Em terceiro lugar, o Tribunal de Justiça declara que, para cumprir a exigência de transparência na aceção da diretiva (5), uma cláusula contratual que fixa uma taxa de juro variável num contrato de mútuo hipotecário, essa cláusula deve não só ser inteligível nos planos formal e gramatical mas também permitir que um consumidor médio, normalmente informado e razoavelmente atento e avisado, esteja em condições de compreender o funcionamento concreto do modo de cálculo dessa taxa e avaliar assim, com base em critérios precisos e inteligíveis, as consequências económicas, potencialmente significativas, dessa cláusula nas suas obrigações financeiras Constituem elementos especialmente pertinentes para efeitos da apreciação que o juiz nacional deve efetuar a este respeito, por um lado, o facto de os elementos principais relativos ao cálculo dessa taxa serem facilmente acessíveis a qualquer pessoa que pretenda contrair um mútuo hipotecário, devido à publicação do modo de cálculo da referida taxa, bem como, por outro, o fornecimento de informações sobre a evolução passada do índice com base no qual é calculada essa mesma taxa.

Em quarto e último lugar, no que diz respeito aos poderes do juiz nacional quando verifica o eventual caráter abusivo de uma cláusula contratual, na aceção da diretiva, o Tribunal de Justiça recordou que esta (6) não se opõe a que o juiz nacional, em aplicação de princípios do direito dos contratos, suprima a cláusula abusiva substituindo‑a por uma disposição de direito nacional supletiva em situações em que a invalidação da cláusula abusiva obrigue o tribunal a anular o contrato no seu todo, expondo assim o consumidor a consequências particularmente prejudiciais. Com efeito, tal anulação poderia ter, em princípio, por consequência tornar imediatamente exigível o remanescente do empréstimo ainda em dívida, numa proporção suscetível de exceder as capacidades financeiras do consumidor, e, por esse facto, tenderia a penalizar mais este último do que o mutuante, que, por consequência, não seria dissuadido de inserir tais cláusulas nos contratos que propõe. No caso em apreço, o legislador espanhol introduziu, desde a celebração do contrato de mútuo controvertido, um índice «de substituição», o qual, sob reserva de verificação pelo órgão jurisdicional de reenvio, tem caráter supletivo.
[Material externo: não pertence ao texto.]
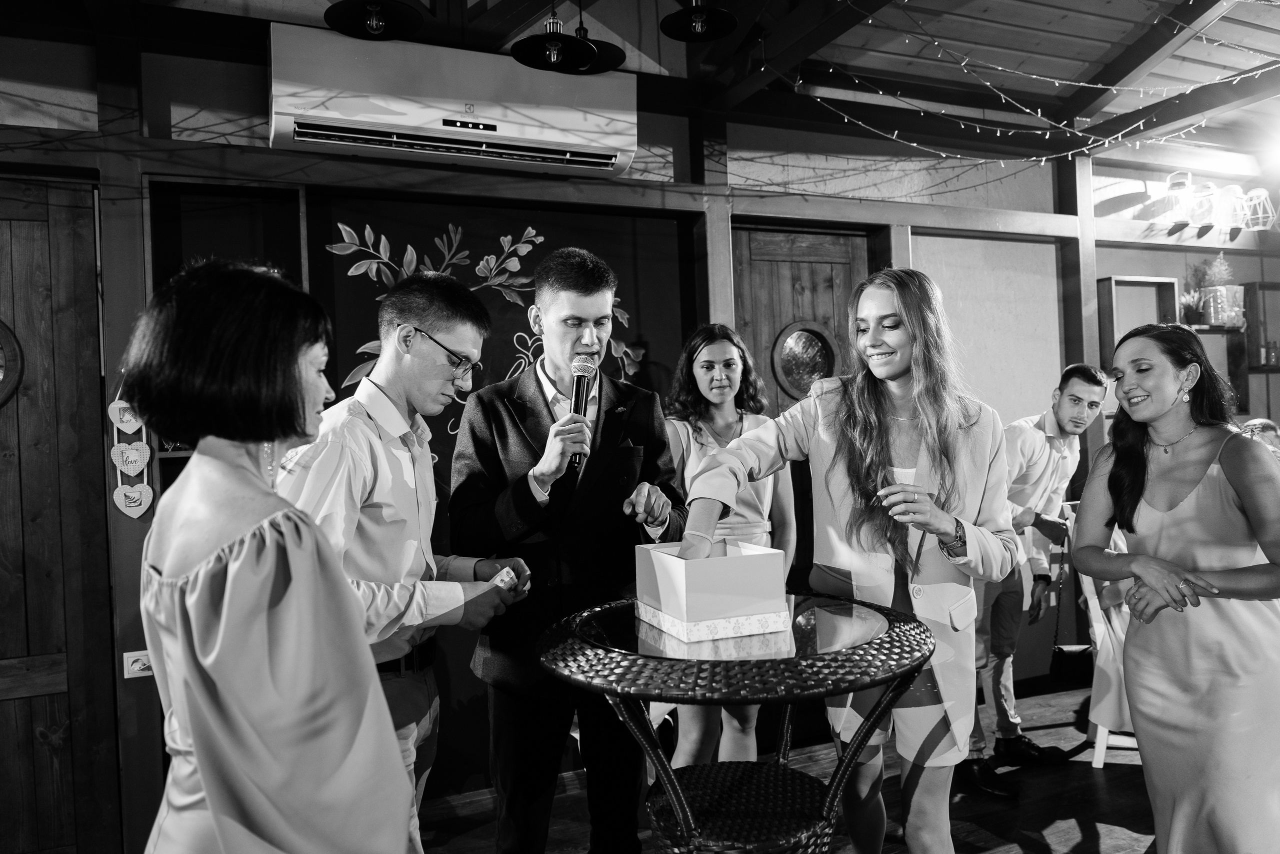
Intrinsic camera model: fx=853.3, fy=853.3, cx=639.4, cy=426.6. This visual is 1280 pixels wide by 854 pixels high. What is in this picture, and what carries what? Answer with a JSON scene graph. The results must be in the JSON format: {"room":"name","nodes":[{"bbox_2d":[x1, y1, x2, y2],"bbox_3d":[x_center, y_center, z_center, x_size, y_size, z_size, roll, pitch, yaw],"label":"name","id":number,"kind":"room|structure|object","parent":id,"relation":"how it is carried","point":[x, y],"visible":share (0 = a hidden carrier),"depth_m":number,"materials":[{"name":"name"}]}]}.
{"room":"restaurant","nodes":[
{"label":"restaurant","id":0,"kind":"room"},
{"bbox_2d":[0,15,1279,853],"bbox_3d":[0.455,-0.130,3.937,8.982,3.248,0.272,-2,0,-23],"label":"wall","id":1,"kind":"structure","parent":0,"point":[264,155],"depth_m":3.78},
{"bbox_2d":[0,173,117,853],"bbox_3d":[-2.303,0.349,2.731,1.041,2.357,0.113,-2,0,-23],"label":"wooden door","id":2,"kind":"structure","parent":1,"relation":"in","point":[31,222],"depth_m":2.86,"materials":[{"name":"brown wood"}]},
{"bbox_2d":[0,320,23,404],"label":"round window","id":3,"kind":"object","parent":2,"relation":"attached to","point":[3,334],"visible":1,"depth_m":2.82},
{"bbox_2d":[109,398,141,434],"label":"heart ornament","id":4,"kind":"object","parent":1,"relation":"attached to","point":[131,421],"visible":0.87,"depth_m":2.88,"materials":[{"name":"white"}]},
{"bbox_2d":[108,394,153,518],"bbox_3d":[-1.713,0.075,2.875,0.128,0.469,0.031,-2,0,-23],"label":"heart decoration","id":5,"kind":"object","parent":1,"relation":"attached to","point":[134,451],"visible":0.98,"depth_m":2.87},
{"bbox_2d":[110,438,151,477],"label":"heart ornament","id":6,"kind":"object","parent":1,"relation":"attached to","point":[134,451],"visible":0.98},
{"bbox_2d":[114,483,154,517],"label":"heart ornament","id":7,"kind":"object","parent":1,"relation":"attached to","point":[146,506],"visible":0.98,"depth_m":2.87,"materials":[{"name":"white"}]},
{"bbox_2d":[122,649,153,678],"bbox_3d":[-1.638,0.780,2.812,0.108,0.080,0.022,-2,0,-23],"label":"wall socket","id":8,"kind":"object","parent":1,"relation":"attached to","point":[139,665],"visible":0.7,"depth_m":2.80,"materials":[{"name":"white"}]},
{"bbox_2d":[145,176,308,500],"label":"wall niche","id":9,"kind":"object","parent":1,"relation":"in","point":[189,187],"visible":0.28,"depth_m":3.12,"materials":[{"name":"brown wood"}]},
{"bbox_2d":[269,24,640,180],"bbox_3d":[-0.662,-1.188,3.188,1.310,0.378,0.287,-2,0,-23],"label":"air conditioner","id":10,"kind":"object","parent":1,"relation":"attached to","point":[617,160],"visible":0.99,"depth_m":3.04,"materials":[{"name":"white plastic"}]},
{"bbox_2d":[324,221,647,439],"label":"wall mural","id":11,"kind":"object","parent":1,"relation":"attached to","point":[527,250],"visible":0.44,"depth_m":3.40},
{"bbox_2d":[734,224,875,586],"bbox_3d":[0.789,0.269,4.054,0.857,2.377,0.128,-2,0,-23],"label":"wooden door","id":12,"kind":"structure","parent":1,"relation":"in","point":[747,232],"depth_m":4.05,"materials":[{"name":"brown wood"}]},
{"bbox_2d":[770,319,839,402],"bbox_3d":[0.794,-0.311,4.092,0.341,0.388,0.073,-2,0,-23],"label":"round window","id":13,"kind":"structure","parent":12,"relation":"in","point":[827,362],"depth_m":4.08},
{"bbox_2d":[1098,273,1179,370],"bbox_3d":[2.754,-0.507,4.731,0.452,0.606,0.174,-2,0,-23],"label":"wall shelf","id":14,"kind":"object","parent":1,"relation":"attached to","point":[1118,277],"visible":0.53,"depth_m":4.73,"materials":[{"name":"brown wood"}]},
{"bbox_2d":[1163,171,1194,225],"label":"lantern","id":15,"kind":"object","parent":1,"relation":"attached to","point":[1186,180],"visible":0.98,"depth_m":4.65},
{"bbox_2d":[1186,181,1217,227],"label":"lantern","id":16,"kind":"object","parent":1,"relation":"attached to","point":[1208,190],"visible":0.96,"depth_m":4.74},
{"bbox_2d":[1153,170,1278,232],"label":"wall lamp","id":17,"kind":"object","parent":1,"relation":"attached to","point":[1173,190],"visible":0.99,"depth_m":4.76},
{"bbox_2d":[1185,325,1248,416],"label":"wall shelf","id":18,"kind":"object","parent":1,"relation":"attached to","point":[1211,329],"visible":0.42,"depth_m":4.96,"materials":[{"name":"brown wood"}]},
{"bbox_2d":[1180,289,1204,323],"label":"potted plant","id":19,"kind":"object","parent":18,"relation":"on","point":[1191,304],"visible":0.8,"depth_m":4.94,"materials":[{"name":"green plant"}]},
{"bbox_2d":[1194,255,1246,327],"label":"potted plant","id":20,"kind":"object","parent":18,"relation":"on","point":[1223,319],"visible":0.93,"depth_m":4.92,"materials":[{"name":"plant"}]},
{"bbox_2d":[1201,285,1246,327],"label":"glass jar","id":21,"kind":"object","parent":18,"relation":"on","point":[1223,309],"visible":0.86,"depth_m":4.83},
{"bbox_2d":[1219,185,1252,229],"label":"lantern","id":22,"kind":"object","parent":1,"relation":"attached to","point":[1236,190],"visible":0.93,"depth_m":4.81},
{"bbox_2d":[1240,187,1277,230],"bbox_3d":[3.597,-1.270,4.989,0.196,0.257,0.193,-2,0,-23],"label":"lantern","id":23,"kind":"object","parent":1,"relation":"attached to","point":[1266,205],"visible":0.91,"depth_m":4.95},
{"bbox_2d":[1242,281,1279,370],"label":"wall shelf","id":24,"kind":"object","parent":1,"relation":"attached to","point":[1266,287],"visible":0.82,"depth_m":4.98,"materials":[{"name":"brown wood"}]},
{"bbox_2d":[32,0,1279,168],"bbox_3d":[1.076,-1.690,2.330,8.421,0.232,4.716,-2,0,-23],"label":"ceiling","id":25,"kind":"structure","parent":0,"point":[1105,60],"depth_m":3.73,"materials":[{"name":"brown wood"}]},
{"bbox_2d":[325,0,425,39],"bbox_3d":[-0.818,-1.465,2.615,0.301,0.503,0.300,-2,0,-23],"label":"pendant lamp","id":26,"kind":"object","parent":25,"relation":"hanging from","point":[389,21],"visible":0.99,"depth_m":2.63,"materials":[{"name":"black metal"}]},
{"bbox_2d":[510,0,601,72],"bbox_3d":[-0.284,-1.458,2.798,0.293,0.522,0.292,-2,0,-23],"label":"pendant lamp","id":27,"kind":"object","parent":25,"relation":"hanging from","point":[554,53],"visible":0.99,"depth_m":2.79,"materials":[{"name":"black metal"}]},
{"bbox_2d":[572,4,626,73],"bbox_3d":[-0.197,-1.479,3.024,0.298,0.397,0.297,-2,0,-23],"label":"pendant lamp","id":28,"kind":"object","parent":25,"relation":"hanging from","point":[604,58],"visible":0.71,"depth_m":3.01,"materials":[{"name":"black metal"}]},
{"bbox_2d":[659,0,737,41],"bbox_3d":[0.191,-1.554,2.845,0.262,0.491,0.262,-2,0,-23],"label":"pendant lamp","id":29,"kind":"object","parent":25,"relation":"hanging from","point":[702,21],"visible":0.99,"depth_m":2.85,"materials":[{"name":"black metal"}]},
{"bbox_2d":[775,0,1279,165],"bbox_3d":[2.187,-1.487,3.026,2.759,0.656,2.953,-2,0,-23],"label":"string lights","id":30,"kind":"object","parent":25,"relation":"hanging from","point":[1043,158],"visible":0.91,"depth_m":3.72},
{"bbox_2d":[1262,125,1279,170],"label":"ceiling light","id":31,"kind":"object","parent":25,"relation":"attached to","point":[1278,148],"visible":0.98,"depth_m":4.74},
{"bbox_2d":[409,677,1156,853],"bbox_3d":[0.957,1.455,1.585,8.307,0.110,5.284,-2,0,-23],"label":"floor","id":32,"kind":"structure","parent":0,"point":[1070,824],"depth_m":3.18,"materials":[{"name":"brown wood"}]},
{"bbox_2d":[123,257,425,851],"bbox_3d":[-0.597,0.535,1.436,0.465,1.534,0.715,-2,0,-23],"label":"woman","id":33,"kind":"object","parent":32,"relation":"on","point":[206,787],"visible":0.98,"depth_m":1.20},
{"bbox_2d":[275,270,528,853],"bbox_3d":[-0.608,0.484,2.116,0.544,1.740,0.601,-2,0,21],"label":"man","id":34,"kind":"object","parent":32,"relation":"on","point":[452,327],"visible":0.74,"depth_m":1.98},
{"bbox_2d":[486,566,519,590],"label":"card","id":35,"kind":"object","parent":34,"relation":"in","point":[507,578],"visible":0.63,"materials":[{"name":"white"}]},
{"bbox_2d":[450,242,688,853],"bbox_3d":[-0.202,0.446,2.470,0.640,1.935,0.632,-2,0,-23],"label":"man","id":36,"kind":"object","parent":32,"relation":"on","point":[592,292],"visible":0.97,"depth_m":2.28},
{"bbox_2d":[566,358,596,471],"bbox_3d":[-0.161,-0.033,2.307,0.095,0.294,0.192,-2,0,-23],"label":"microphone","id":37,"kind":"object","parent":36,"relation":"in","point":[577,404],"visible":0.82,"depth_m":2.29,"materials":[{"name":"black metal"}]},
{"bbox_2d":[661,322,796,766],"bbox_3d":[0.327,0.535,3.123,0.556,1.733,0.583,-2,0,-23],"label":"woman","id":38,"kind":"object","parent":32,"relation":"on","point":[697,379],"visible":0.56,"depth_m":3.09},
{"bbox_2d":[538,593,940,853],"bbox_3d":[0.222,0.925,1.899,0.887,0.929,0.880,-2,0,-23],"label":"round table","id":39,"kind":"object","parent":32,"relation":"on","point":[720,700],"visible":0.96,"depth_m":1.73,"materials":[{"name":"black wicker"}]},
{"bbox_2d":[633,538,791,641],"bbox_3d":[0.152,0.342,1.886,0.254,0.164,0.303,-2,0,-23],"label":"box","id":40,"kind":"object","parent":39,"relation":"on","point":[745,561],"visible":0.99,"depth_m":1.77,"materials":[{"name":"cardboard"}]},
{"bbox_2d":[685,269,1020,851],"bbox_3d":[0.556,0.480,2.165,0.808,1.734,0.640,-2,0,-23],"label":"woman","id":41,"kind":"object","parent":32,"relation":"on","point":[890,299],"visible":0.91,"depth_m":2.06},
{"bbox_2d":[956,362,1100,798],"bbox_3d":[1.531,0.574,3.551,0.618,1.676,0.553,-1,0,-35],"label":"man","id":42,"kind":"object","parent":32,"relation":"on","point":[1005,732],"visible":0.81,"depth_m":3.42},
{"bbox_2d":[1063,501,1138,769],"bbox_3d":[2.097,0.848,3.537,0.515,1.060,0.520,-2,0,30],"label":"white chair","id":43,"kind":"object","parent":32,"relation":"on","point":[1103,730],"visible":0.29,"depth_m":3.49,"materials":[{"name":"white"}]},
{"bbox_2d":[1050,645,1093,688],"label":"handbag","id":44,"kind":"object","parent":43,"relation":"hanging from","point":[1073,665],"visible":0.75,"depth_m":3.57,"materials":[{"name":"black leather"}]},
{"bbox_2d":[1069,317,1279,851],"bbox_3d":[1.497,0.570,2.329,0.553,1.560,0.681,-2,0,2],"label":"woman","id":45,"kind":"object","parent":32,"relation":"on","point":[1140,488],"visible":0.98,"depth_m":2.19},
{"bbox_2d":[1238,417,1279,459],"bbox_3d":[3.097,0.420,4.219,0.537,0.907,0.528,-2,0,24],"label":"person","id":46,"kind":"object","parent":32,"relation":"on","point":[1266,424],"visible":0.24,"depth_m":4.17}
]}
Nestas condições, o Tribunal de Justiça considerou que a diretiva (7) não se opõe a que, em caso de nulidade de uma cláusula contratual abusiva que fixa um índice de referência para o cálculo dos juros variáveis de um empréstimo, o juiz nacional substitua esse índice pelo referido índice de substituição, aplicável na falta de acordo em contrário das partes no contrato, desde que o contrato de mútuo hipotecário em causa não possa subsistir em caso de supressão da referida cláusula abusiva, e que a anulação desse contrato no seu todo exponha o consumidor a consequências particularmente prejudiciais.


1      Diretiva 93/13/CEE do Conselho, de 5 de abril de 1993, relativa às cláusulas abusivas nos contratos celebrados com os consumidores (JO 1993, L 95, p. 29).


2      Artigo 1.°, n.° 2, da Diretiva 93/13.


3      Artigo 4.°, n.° 2, da Diretiva 93/13, que visa as cláusulas relativas ao objeto principal do contrato ou a adequação entre o preço e a remuneração, por um lado, e os bens ou serviços a fornecer em contrapartida, por outro.


4      Artigo 5.° da Diretiva 93/13.


5      Artigo 4.°, n.° 2, da Diretiva 93/13.


6      Artigo 6.°, n.° 1, da Diretiva 93/13.


7      Artigos 6.°, n.° 1, e 7.°, n.° 1, da Diretiva 93/13.